Pharmacology and Physiology of the Urinary Bladder, Colon and Visceral Reflexes (Professor Morrison): The diabetic bladder and colon are hypertrophied, and in the human there may also be atonia. This project seeks to investigate the changes in sensitivity of these smooth muscles to neurotransmitters and nerve stimulation during hypertrophic changes induced by streptozotocin.

Gastrointestinal Pharmacology (Dr Bastaki): Protection of gastrointestinal mucosa, nutrient absorption and anti ulcer drugs, in collaboration with the Departments of Anatomy and Surgery. Regional differences in sodium dependent solute transport, the resistance of intestinal mucosa to auto digestion, and responses to growth factors such as EGF are being studied.
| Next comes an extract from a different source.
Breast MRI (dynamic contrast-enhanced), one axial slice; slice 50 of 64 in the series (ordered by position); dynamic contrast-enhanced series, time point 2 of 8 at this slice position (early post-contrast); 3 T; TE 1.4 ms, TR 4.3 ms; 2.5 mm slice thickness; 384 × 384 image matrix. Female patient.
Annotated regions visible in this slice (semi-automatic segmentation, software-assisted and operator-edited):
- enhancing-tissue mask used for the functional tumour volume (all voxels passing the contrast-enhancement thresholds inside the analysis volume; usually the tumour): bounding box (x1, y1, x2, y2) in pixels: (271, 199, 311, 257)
New drugs, including the second generation of proton pump inhibitors, are also being investigated.

Clinical Toxicology and Neurpharmacology (Dr Hasan): Monitoring the incidence of poisoning in the UAE. Comparing Lead levels in rural and urban communities, and investigating the effects of heavy metals on the nervous system.

Pharmaco-epidemiology (Dr Hasan): Developing quality of life instruments for chronic illnesses. Investigations on the safe use of analgesics. Evaluation of pharmaco-therapy of congestive heart failure.

Novel Selective Ligands for Muscarinic Acetylcholine Receptors (Professor A. Adem): Five muscarinic acetylcholine receptor subtypes (M1- M5) have been cloned and are found in the brain. However, the pharmacological identification of the subtypes responsible for the various central effects of the muscarinic drugs is difficult due to the lack of highly selective muscarinic agonists and antagonists. We have isolated muscarinic M1 and M4 receptor subtype selective toxins from mamba snake (Dendroaspis) venoms. At present isolation and characterization of M2, M3, and M5 selective toxins is in progress.

Mechanisms of Neuronal Cell Death (Professor A. Adem): The hippocampus is among the structures most vulnerable to brain aging and neurodegenerative diseases. Several reports showed destruction of neurons in the hippocampus of Alzheimer (AD) patients. So far, there has been no successful animal model where the hippocampus could be non-invasively and selectively lesioned. We have shown that long-term adrenalectomy (ADX) causes selective loss of hippocampal neurons. In this project the mechanism(s) of neuronal cell death will be investigated.